POTSDAM – A City University of New York Distinguished Professor of Biomedical & Mechanical Engineering Emeritus Sheldon Weinbaum will speak Friday about an engineering approach to vulnerable plaque rupture, the largest cause of cardiovascular death in the United States.

Roughly 60 percent of all cardiovascular deaths in the U.S. are caused by the sudden rupture of a fibrous cap that covers a lipid pool or necrotic core in coronary arteries. Why some caps rupture and others do not is probably the single most important unanswered question in treating acute coronary artery disease.

Clinicians for several decades have attributed rupture to calcification, and billions of dollars have been spent visualizing larger calcifications that are easily visible using IVUS, OCT AND MRI.

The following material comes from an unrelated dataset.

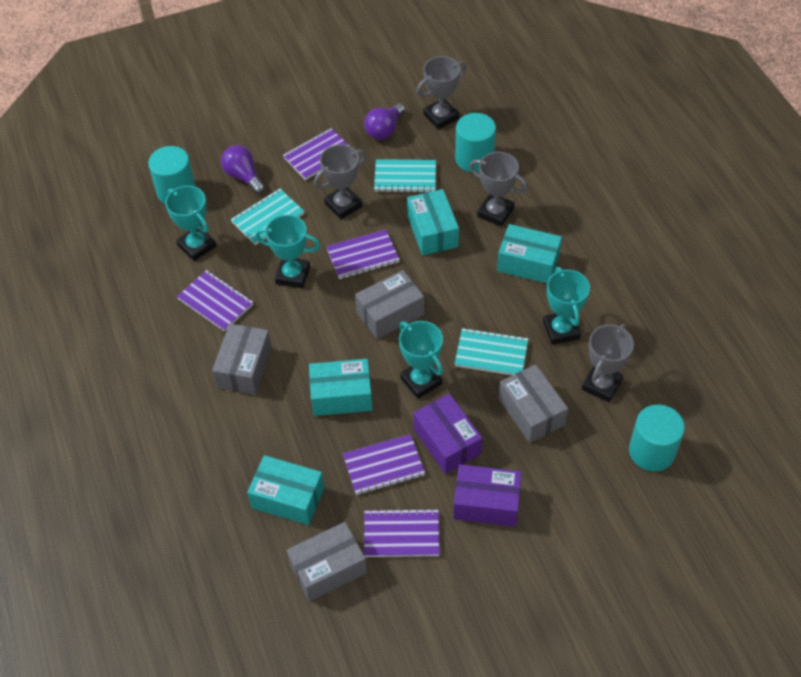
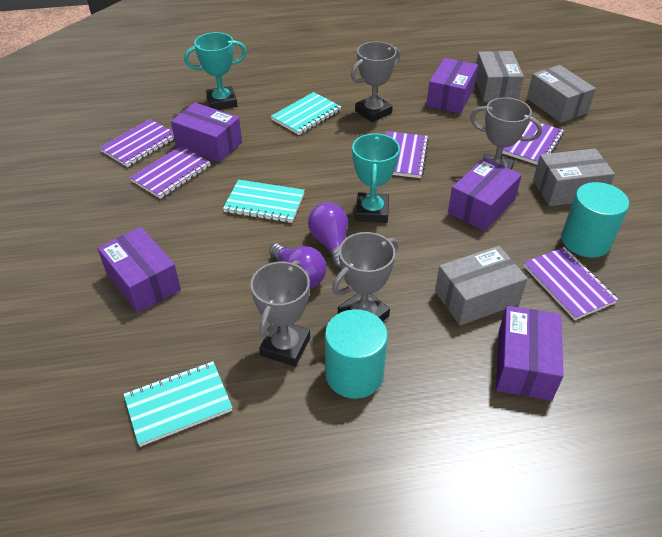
purple box: [413,394,482,474] [453,464,522,527] = 2 -> [97,227,181,313] [171,103,242,162] [426,58,478,114] [448,158,522,231] [496,306,564,401] = 5
turquoise box: [247,455,324,525] [309,359,373,416] [407,189,459,255] [497,224,562,283] = 4 -> none = 0
turquoise cylinder: [148,146,196,204] [455,113,496,172] [629,405,685,472] = 3 -> [325,309,388,399] [561,182,629,258] = 2
turquoise trophy: [165,186,216,261] [255,215,320,288] [399,321,443,399] [543,267,590,345] = 4 -> [184,32,247,110] [352,133,400,223] = 2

In his presentation, Weinbaum will propose a surprising explanation to these paradoxes, namely that rupture is caused by very small – less than 50 micrometers -- microcalcifications in the fibrous cap.

Weinbaum will speak at 4 p.m. in Clarkson's Bertrand H. Snell Hall Room 213. Refreshments will precede the lecture at 3:30 p.m. The lecture is free and open to the public.

Weinbaum is one of only eight living individuals elected to all three U.S. National Academies (the National Academy of Sciences, the National Academy of Engineering and the Institute of Medicine) and is the only engineer to have received a Guggenheim Fellowship in cell and molecular biology.